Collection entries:
>>
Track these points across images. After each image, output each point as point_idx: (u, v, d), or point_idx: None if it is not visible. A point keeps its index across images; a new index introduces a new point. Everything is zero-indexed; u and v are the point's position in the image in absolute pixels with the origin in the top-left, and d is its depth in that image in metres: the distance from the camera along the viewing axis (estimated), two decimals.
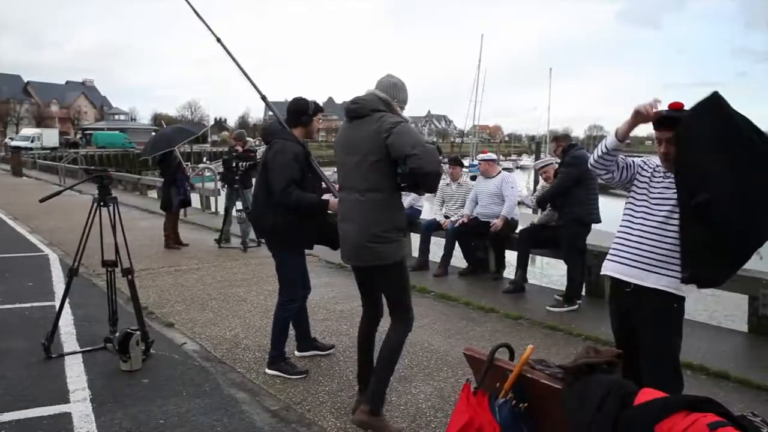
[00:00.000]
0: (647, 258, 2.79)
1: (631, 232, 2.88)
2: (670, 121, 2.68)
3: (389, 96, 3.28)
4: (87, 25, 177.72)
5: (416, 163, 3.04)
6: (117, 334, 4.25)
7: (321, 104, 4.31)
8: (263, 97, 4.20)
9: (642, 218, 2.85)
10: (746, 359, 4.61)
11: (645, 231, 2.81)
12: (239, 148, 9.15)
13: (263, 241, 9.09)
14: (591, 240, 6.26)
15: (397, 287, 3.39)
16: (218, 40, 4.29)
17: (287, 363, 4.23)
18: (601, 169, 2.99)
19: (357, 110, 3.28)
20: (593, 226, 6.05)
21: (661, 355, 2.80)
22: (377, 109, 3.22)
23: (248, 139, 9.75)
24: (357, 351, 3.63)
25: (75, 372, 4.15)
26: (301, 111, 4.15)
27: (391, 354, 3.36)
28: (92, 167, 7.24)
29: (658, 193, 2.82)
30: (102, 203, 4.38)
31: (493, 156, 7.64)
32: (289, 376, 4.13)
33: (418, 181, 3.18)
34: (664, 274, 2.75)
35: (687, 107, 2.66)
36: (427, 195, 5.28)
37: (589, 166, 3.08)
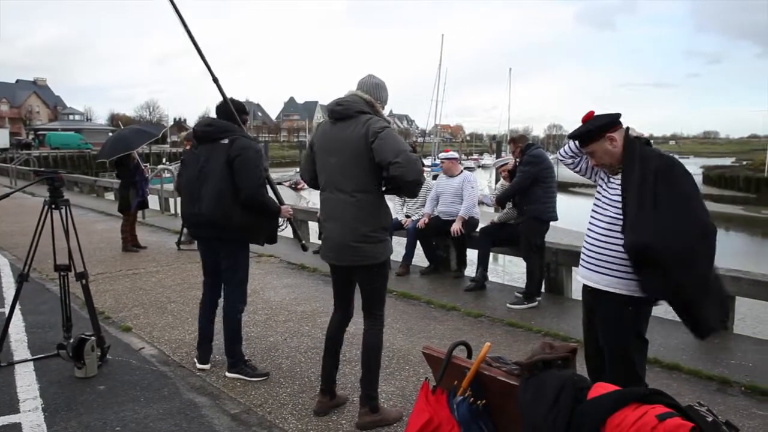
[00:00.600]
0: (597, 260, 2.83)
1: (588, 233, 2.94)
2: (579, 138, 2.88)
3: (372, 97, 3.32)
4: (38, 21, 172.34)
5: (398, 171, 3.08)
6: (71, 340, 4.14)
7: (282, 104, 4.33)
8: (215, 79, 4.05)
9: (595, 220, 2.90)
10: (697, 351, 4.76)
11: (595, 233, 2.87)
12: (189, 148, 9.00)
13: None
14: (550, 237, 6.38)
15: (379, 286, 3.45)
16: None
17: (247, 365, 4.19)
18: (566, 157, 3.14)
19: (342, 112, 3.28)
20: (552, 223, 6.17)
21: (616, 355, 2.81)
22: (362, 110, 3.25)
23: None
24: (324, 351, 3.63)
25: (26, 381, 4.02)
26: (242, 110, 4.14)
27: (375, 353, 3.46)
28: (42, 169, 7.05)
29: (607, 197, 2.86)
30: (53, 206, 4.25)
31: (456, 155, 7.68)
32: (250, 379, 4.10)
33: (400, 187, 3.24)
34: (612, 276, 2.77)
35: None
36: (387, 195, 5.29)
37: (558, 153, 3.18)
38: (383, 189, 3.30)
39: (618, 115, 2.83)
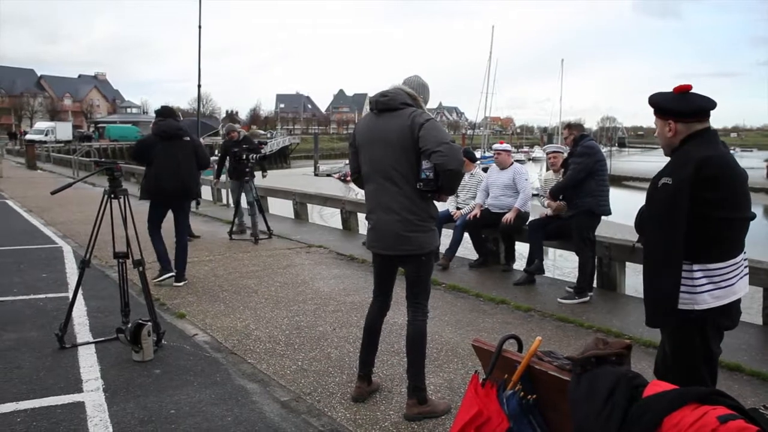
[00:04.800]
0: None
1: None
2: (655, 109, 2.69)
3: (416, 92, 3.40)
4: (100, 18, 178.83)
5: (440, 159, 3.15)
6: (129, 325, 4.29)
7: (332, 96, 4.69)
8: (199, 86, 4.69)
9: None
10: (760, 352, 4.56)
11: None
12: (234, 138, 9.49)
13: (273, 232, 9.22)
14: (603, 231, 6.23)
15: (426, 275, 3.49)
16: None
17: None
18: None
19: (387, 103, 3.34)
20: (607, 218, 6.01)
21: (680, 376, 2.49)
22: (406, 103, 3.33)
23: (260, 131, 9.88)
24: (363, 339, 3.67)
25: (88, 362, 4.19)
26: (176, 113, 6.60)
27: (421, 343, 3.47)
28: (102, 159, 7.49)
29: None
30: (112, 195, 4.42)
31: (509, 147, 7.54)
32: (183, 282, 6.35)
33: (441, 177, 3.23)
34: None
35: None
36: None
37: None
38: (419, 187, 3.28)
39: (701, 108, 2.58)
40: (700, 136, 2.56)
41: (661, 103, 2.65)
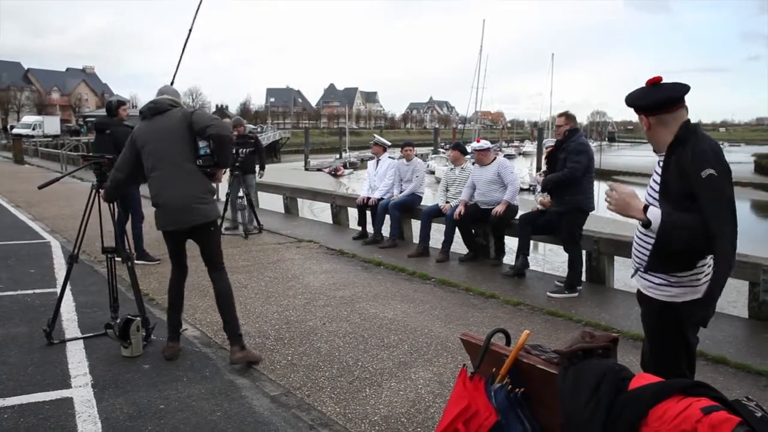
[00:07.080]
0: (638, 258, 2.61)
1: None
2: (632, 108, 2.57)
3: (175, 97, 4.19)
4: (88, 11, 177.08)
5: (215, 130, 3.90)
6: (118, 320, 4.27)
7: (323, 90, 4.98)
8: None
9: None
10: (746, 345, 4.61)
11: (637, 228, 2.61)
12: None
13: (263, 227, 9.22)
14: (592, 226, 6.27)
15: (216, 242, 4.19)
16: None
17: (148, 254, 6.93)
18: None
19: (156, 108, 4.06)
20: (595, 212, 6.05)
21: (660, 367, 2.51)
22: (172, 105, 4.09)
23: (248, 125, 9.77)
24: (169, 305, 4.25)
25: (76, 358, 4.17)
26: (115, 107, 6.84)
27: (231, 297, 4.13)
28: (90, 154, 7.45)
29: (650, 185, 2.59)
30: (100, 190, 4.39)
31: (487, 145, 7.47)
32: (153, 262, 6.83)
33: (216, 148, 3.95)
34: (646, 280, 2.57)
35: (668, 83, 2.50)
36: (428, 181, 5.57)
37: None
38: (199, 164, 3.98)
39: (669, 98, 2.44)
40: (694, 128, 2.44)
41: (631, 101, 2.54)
<<
>>
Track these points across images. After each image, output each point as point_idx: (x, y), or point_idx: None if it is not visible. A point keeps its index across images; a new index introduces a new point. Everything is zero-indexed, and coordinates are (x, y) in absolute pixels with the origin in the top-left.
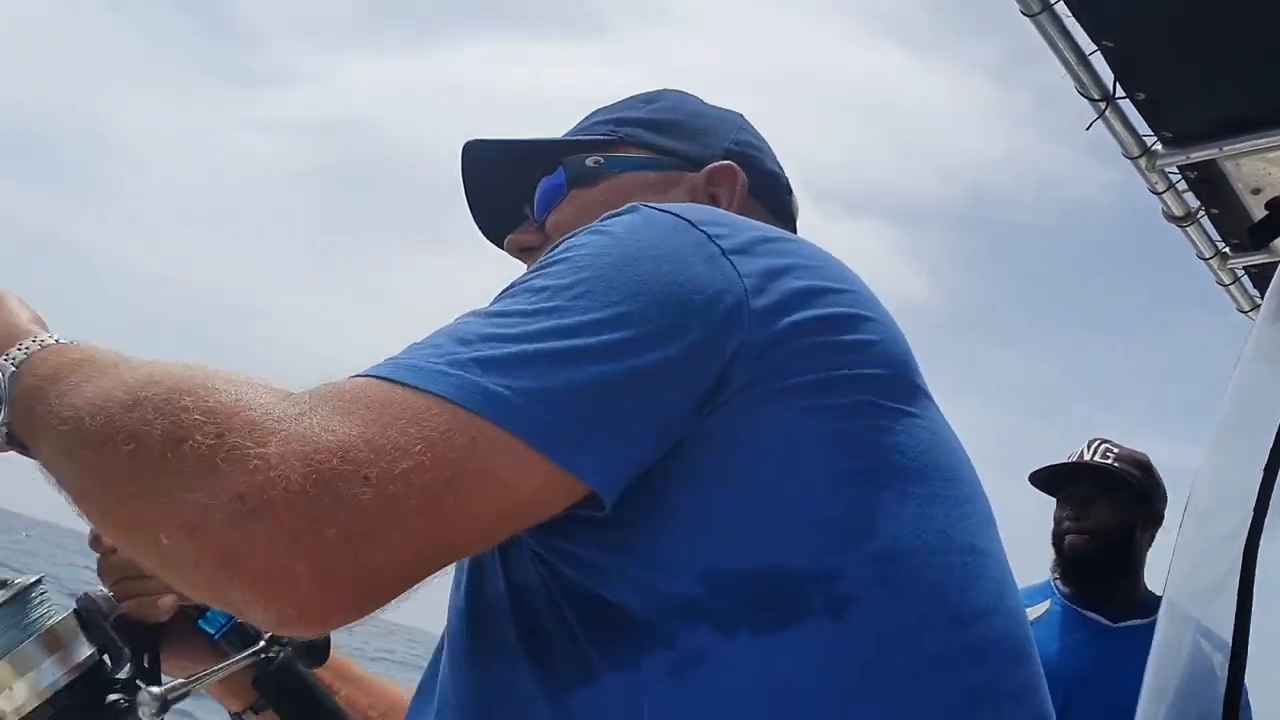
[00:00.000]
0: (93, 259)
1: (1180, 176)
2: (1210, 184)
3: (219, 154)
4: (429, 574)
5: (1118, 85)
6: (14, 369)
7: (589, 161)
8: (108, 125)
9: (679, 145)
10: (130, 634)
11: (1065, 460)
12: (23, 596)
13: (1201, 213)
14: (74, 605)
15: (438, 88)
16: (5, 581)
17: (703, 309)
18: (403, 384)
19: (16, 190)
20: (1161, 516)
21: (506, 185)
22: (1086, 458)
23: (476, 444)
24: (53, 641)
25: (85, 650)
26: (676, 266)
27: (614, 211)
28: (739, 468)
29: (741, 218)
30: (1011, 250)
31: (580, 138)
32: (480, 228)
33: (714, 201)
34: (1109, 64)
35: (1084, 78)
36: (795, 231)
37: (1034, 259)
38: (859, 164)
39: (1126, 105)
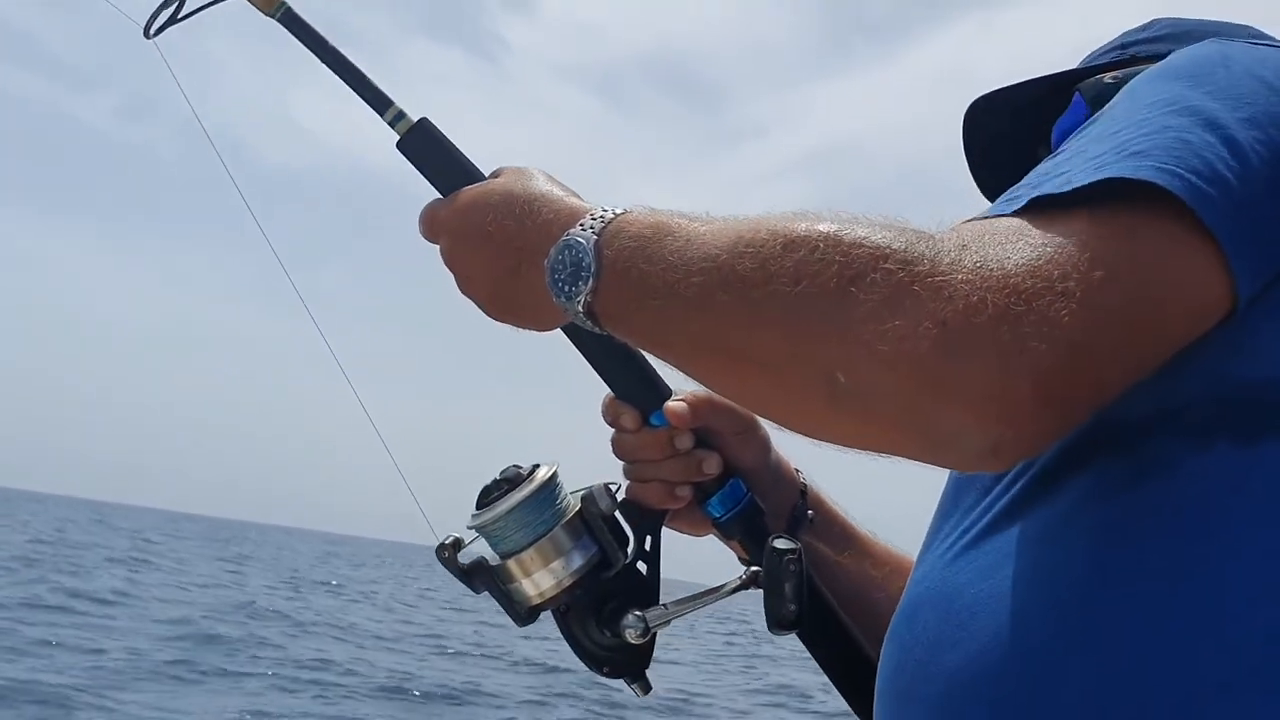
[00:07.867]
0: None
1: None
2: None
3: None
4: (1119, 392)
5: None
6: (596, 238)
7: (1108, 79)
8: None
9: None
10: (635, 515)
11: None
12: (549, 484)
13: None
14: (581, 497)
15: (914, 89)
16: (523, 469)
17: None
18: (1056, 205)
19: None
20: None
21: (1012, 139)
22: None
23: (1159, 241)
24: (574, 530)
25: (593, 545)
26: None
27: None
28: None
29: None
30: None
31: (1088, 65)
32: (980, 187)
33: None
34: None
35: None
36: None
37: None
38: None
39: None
<<
#### Task description:
Repeat exactly the lines above, from the line that contains "5: (416, 163, 3.04)" down through the line that contains "12: (189, 148, 9.00)". Include both of those lines and none of the pictures.

#### Written reply:
5: (416, 163, 3.04)
6: (117, 334, 4.25)
7: (321, 104, 4.31)
8: (263, 97, 4.20)
9: (642, 218, 2.85)
10: (746, 359, 4.61)
11: (645, 231, 2.81)
12: (239, 148, 9.15)
13: (263, 241, 9.09)
14: (591, 240, 6.26)
15: (397, 287, 3.39)
16: (218, 40, 4.29)
17: (287, 363, 4.23)
18: (601, 169, 2.99)
19: (357, 110, 3.28)
20: (593, 226, 6.05)
21: (661, 355, 2.80)
22: (377, 109, 3.22)
23: (248, 139, 9.75)
24: (357, 351, 3.63)
25: (75, 372, 4.15)
26: (301, 111, 4.15)
27: (391, 354, 3.36)
28: (92, 167, 7.24)
29: (658, 193, 2.82)
30: (102, 203, 4.38)
31: (493, 156, 7.64)
32: (289, 376, 4.13)
33: (418, 181, 3.18)
34: (664, 274, 2.75)
35: (687, 107, 2.66)
36: (427, 195, 5.28)
37: (589, 166, 3.08)
[00:00.600]
0: (597, 260, 2.83)
1: (588, 233, 2.94)
2: (579, 138, 2.88)
3: (372, 97, 3.32)
4: (38, 21, 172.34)
5: (398, 171, 3.08)
6: (71, 340, 4.14)
7: (282, 104, 4.33)
8: (215, 79, 4.05)
9: (595, 220, 2.90)
10: (697, 351, 4.76)
11: (595, 233, 2.87)
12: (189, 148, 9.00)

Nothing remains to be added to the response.